• Lee Aguiar

Não confunda a reação do oprimido com a ação do opressor

Doce Viagem

Ato antirracista contra o assassinato de João Alberto, no Carrefur de Porto Alegre. Protesto aconteceu em frente ao Norte Shopping, na zona norte do Rio de Janeiro, 22.11.20. Foto: J.Lee


Queridas, queridos e querides pessoas negras, meu corpo vibra. Cada olhar indignado, rugas e dentes marcados pelo tempo, cada fio branco nos cabelos crespos. Tudo me conta uma história. No dia 20 último descobri que são 481 anos de censura ao povo preto, e esse tempo não sai da minha cabeça desde que o descobri.


São 481 anos de censura.


São 17 anos de Dia Nacional da Consciência Negra. São quase cinco séculos do assassinato de Zumbi.


Minha pele retorce a cada corpo ceifado cotidianamente pelo racismo fascista. O Brasil é um país forjado no estupro de mulheres negras, com o apagamento histórico das vozes originárias. São 500 anos de guerra, incessante. Nós não esquecemos da dor, pois ela ainda é presente.


Sou uma mulher latina, e me emociono profundamente com os movimentos pela liberdade dos povos. Dedico-me incessantemente pela alforria do capitalismo, os filhos de Gaia não conseguem mais morrer e assistir a morte.


Me questiono muito sobre minhas contradições, e algo que me pergunto constantemente é porque temos a dificuldade pela adesão da radicalização.


Acredito que somos corpo motor da história, e que essa construção só existe no agora. O tempo de se rebelar é uma constante irremediável. Não sei se teremos o amanhã para nos tornarmos maiores e me assusta a antevisão da piora, com a censura e a repressão.


A reação do oprimido precisa ser entendida como necessária e digna. Só assim iremos conquistar mudanças e movimentos que impactam a realidade a nossa volta. Precisamos articular pessoas e movimentos para reagir à altura da repressão que estamos vivendo nestes tempos sombrios e tenebrosos do fascismo pós moderno.


Toda luta popular é digna e demonstra passos à diante, toda construção é válida pois demonstra ação de um povo acorrentado querendo se libertar. Mas precisamos dialogar entre nós formas de lidar com aquilo que nos impede de avançar na luta por mudanças estruturais.


A grande verdade é que temos fatos, contextos e experiências o suficientes enquanto país e povo que luta pela sua liberdade para entender onde estamos errando e porque. Bem, eu acredito que observar o passado e pensar o presente são duas atividades que dialogam com os planos de construção de um futuro mais libre e justo.


A esperança de um mundo melhor me permite continuar acordando com sentido de propósito. Um salve à todes companheires da luta antirracista.

- [EXERCÍCIOS]:
- 1) Segundo a legenda da foto no texto sobre a luta antirracista, onde aconteceu o protesto?
- 2) Traduza para o inglês esta frase do texto sobre a luta antirracista: "A esperança de um mundo melhor me permite continuar acordando com sentido de propósito."

- [DADOS FORNECIDOS]:
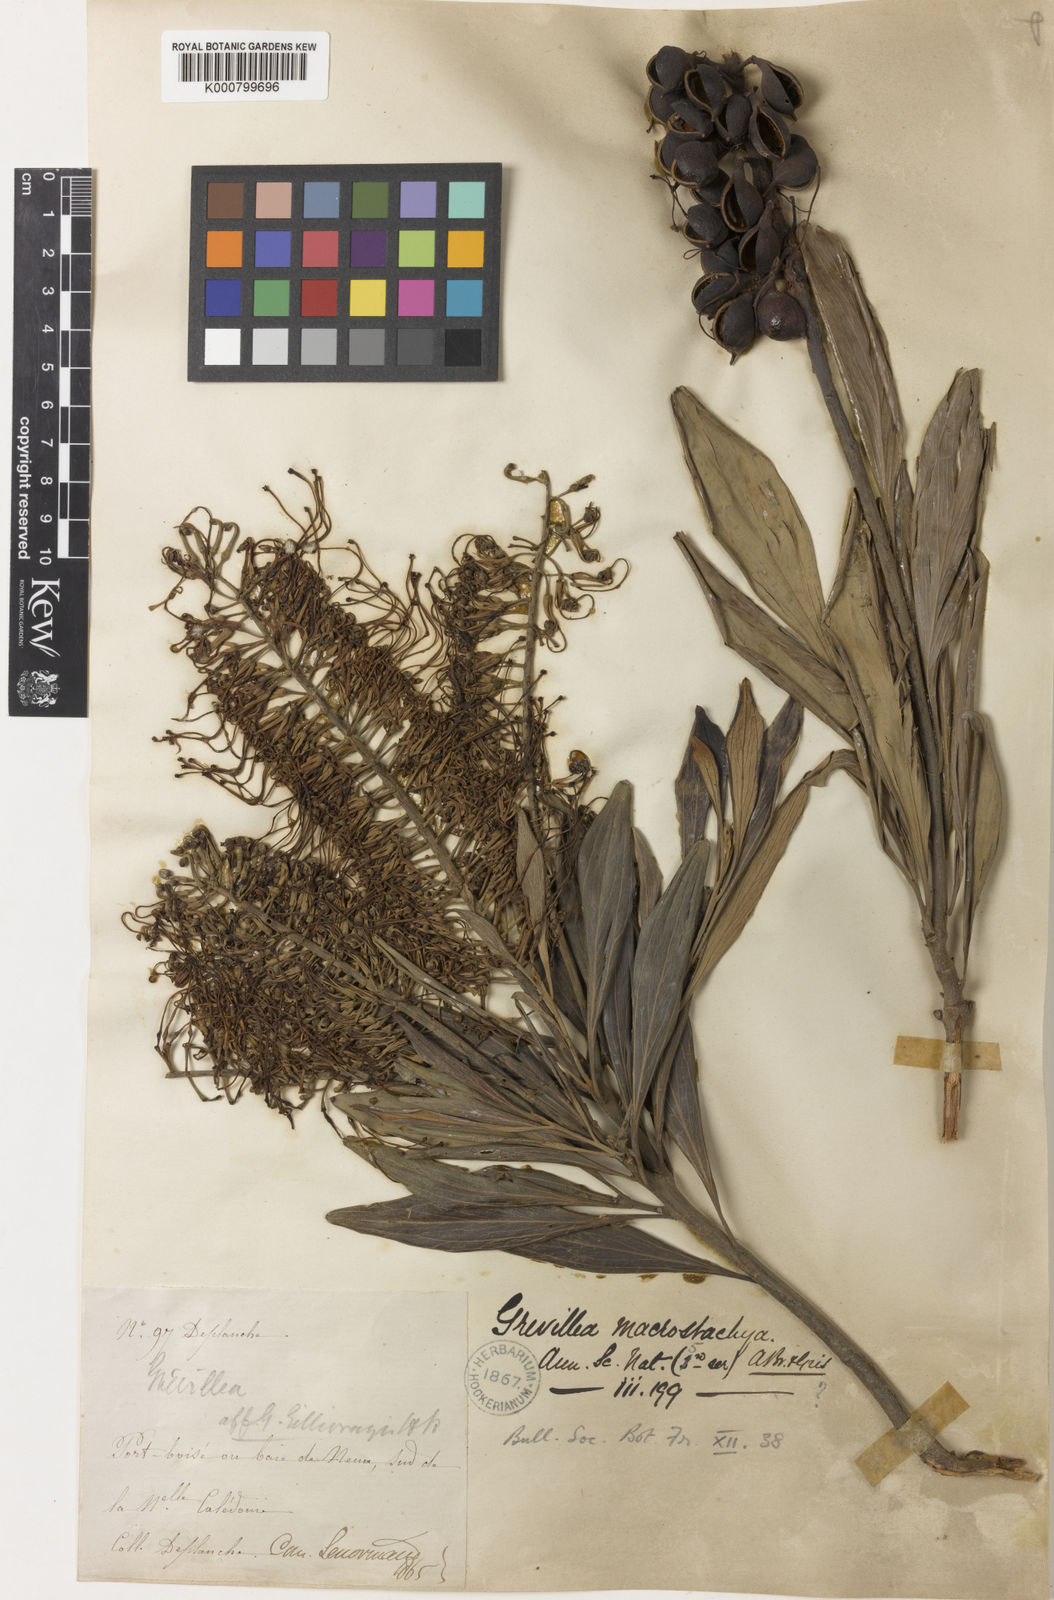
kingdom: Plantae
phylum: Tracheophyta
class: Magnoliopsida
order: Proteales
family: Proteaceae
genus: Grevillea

...

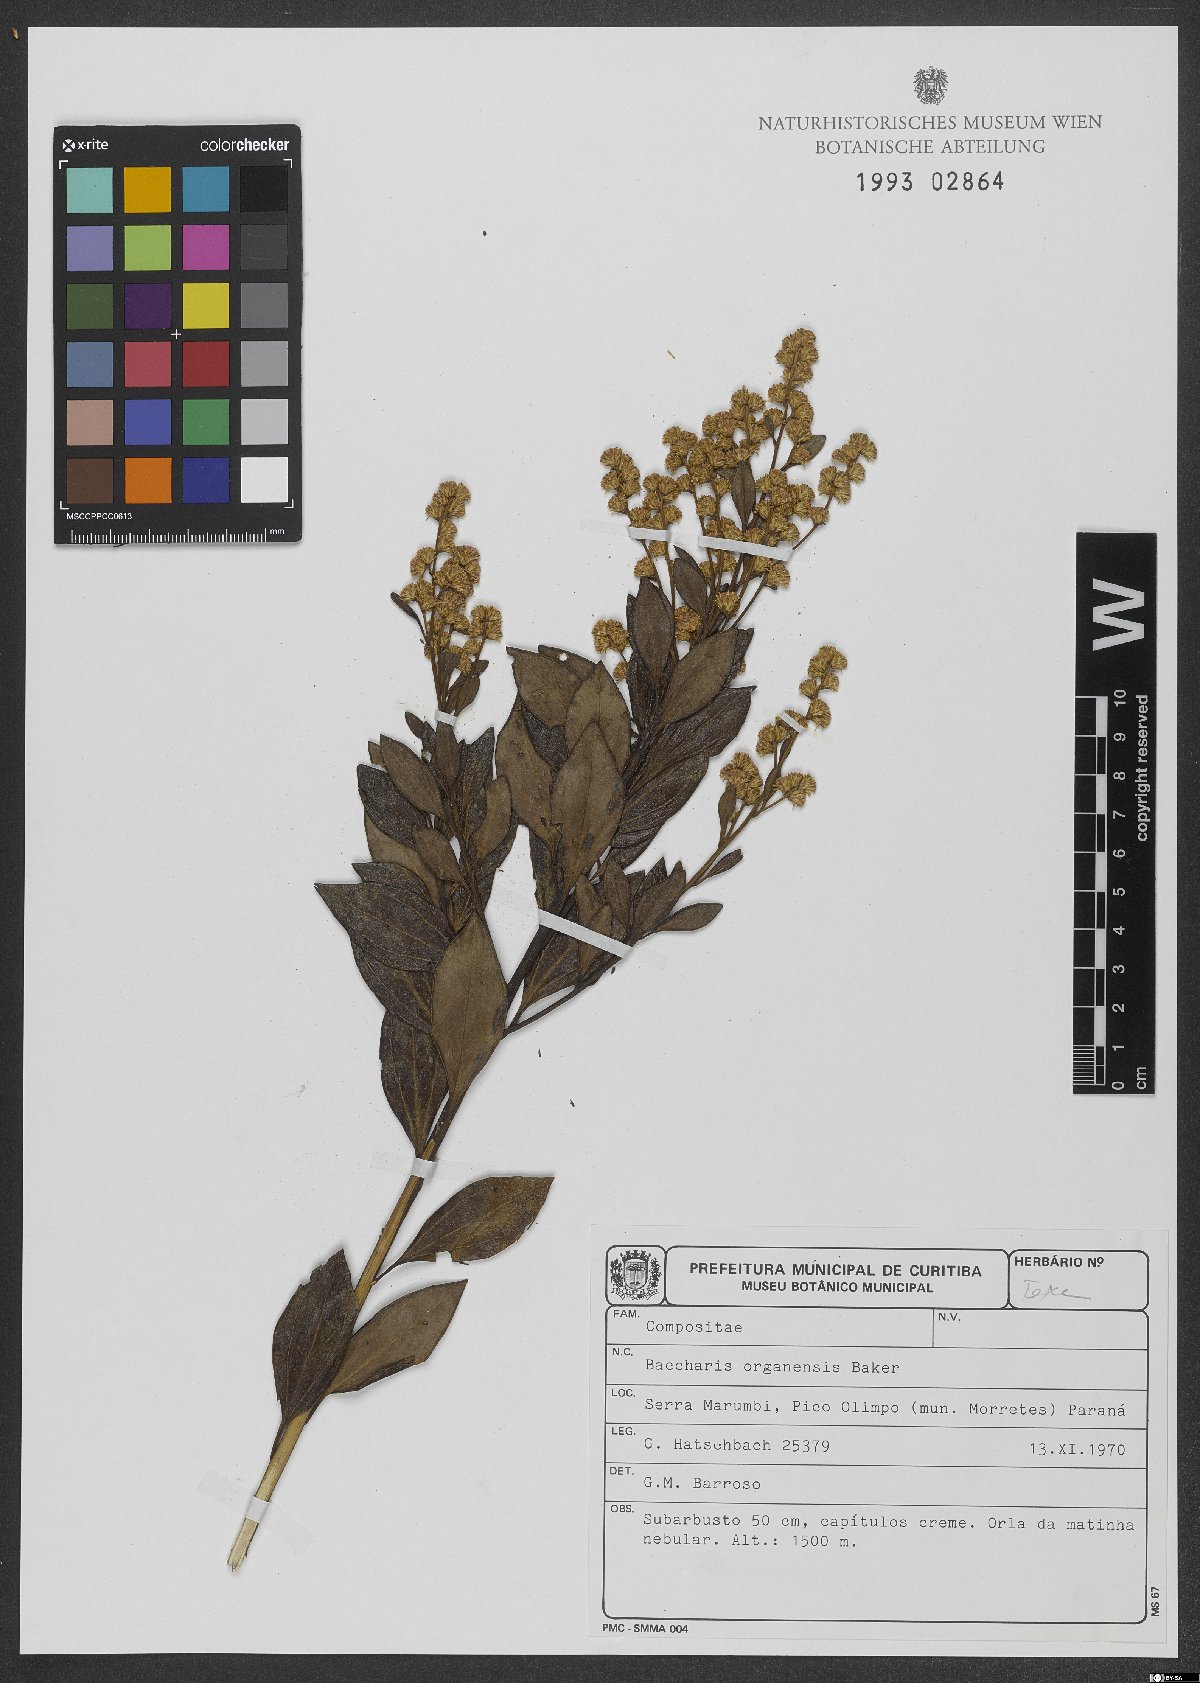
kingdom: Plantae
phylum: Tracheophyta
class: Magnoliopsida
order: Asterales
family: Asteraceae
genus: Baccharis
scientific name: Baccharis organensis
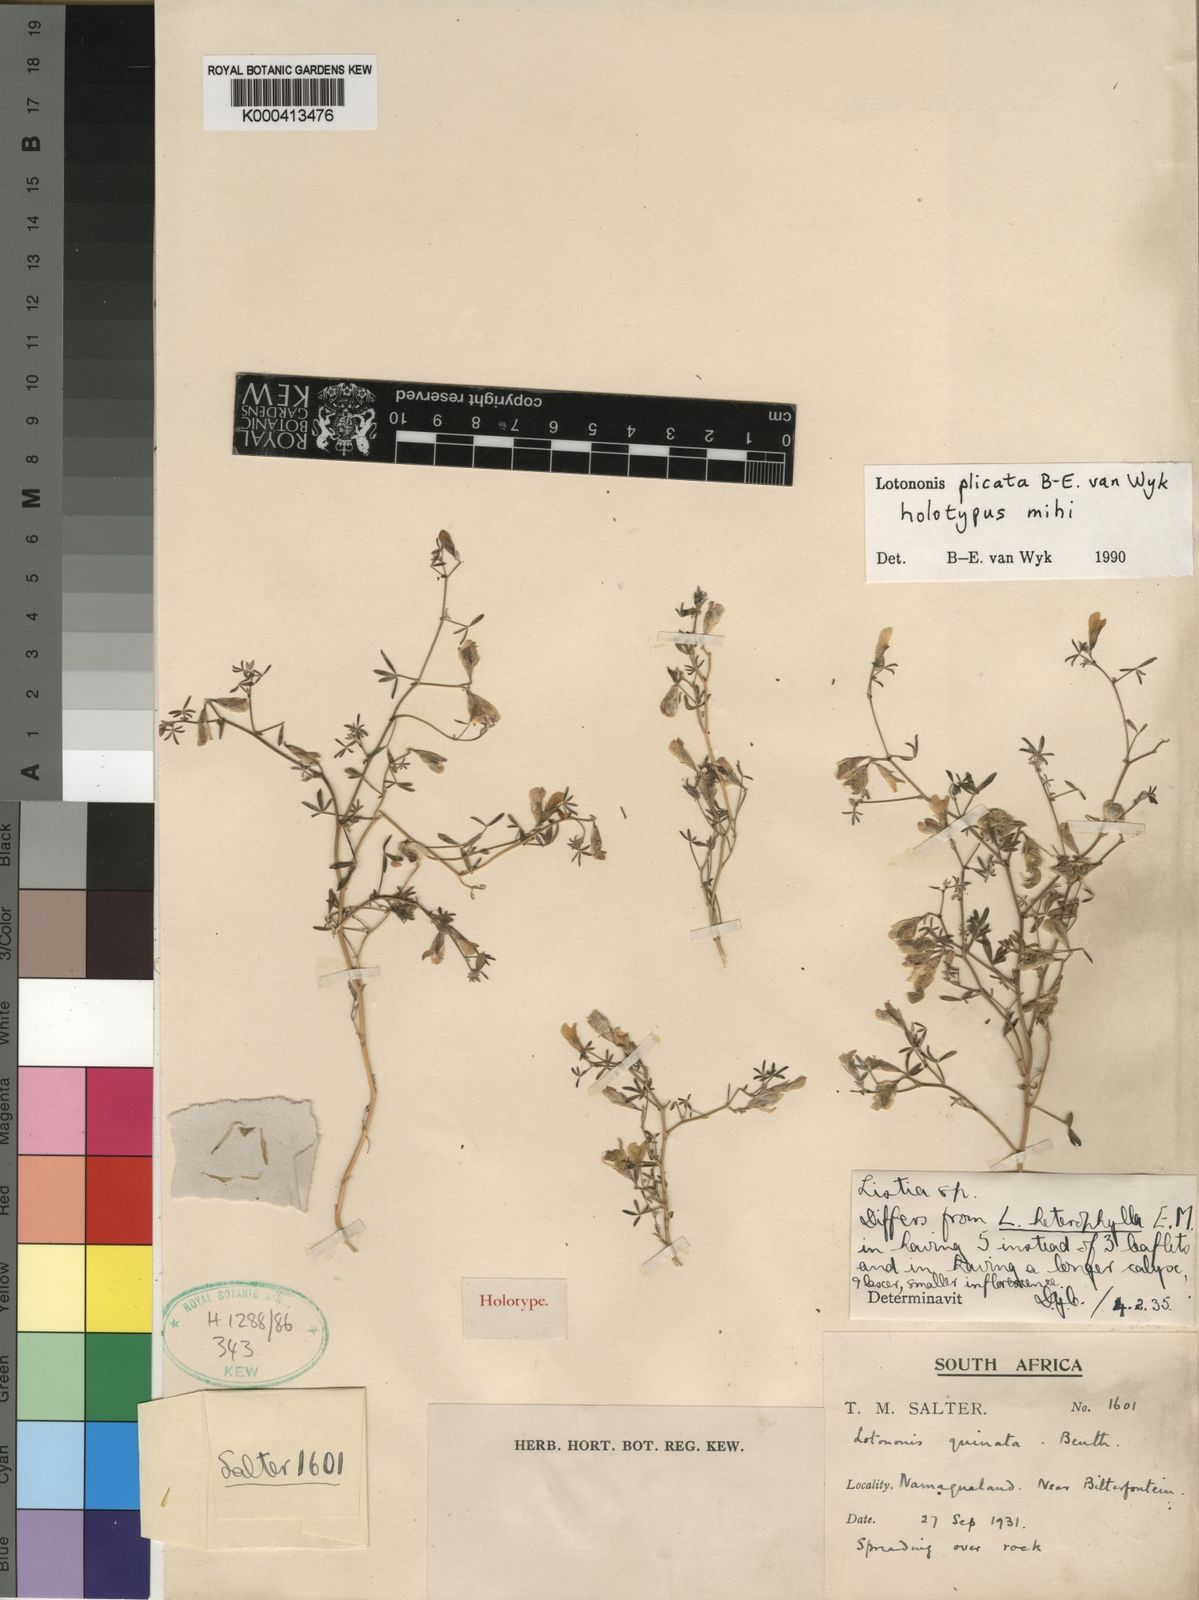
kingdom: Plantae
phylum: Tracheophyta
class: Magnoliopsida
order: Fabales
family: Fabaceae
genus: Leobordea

- [RESPOSTAS]:
- 1) Em frente ao Norte Shopping, na zona norte do Rio de Janeiro.

- 2) The hope for a better world allows me to keep waking up with a sense of purpose.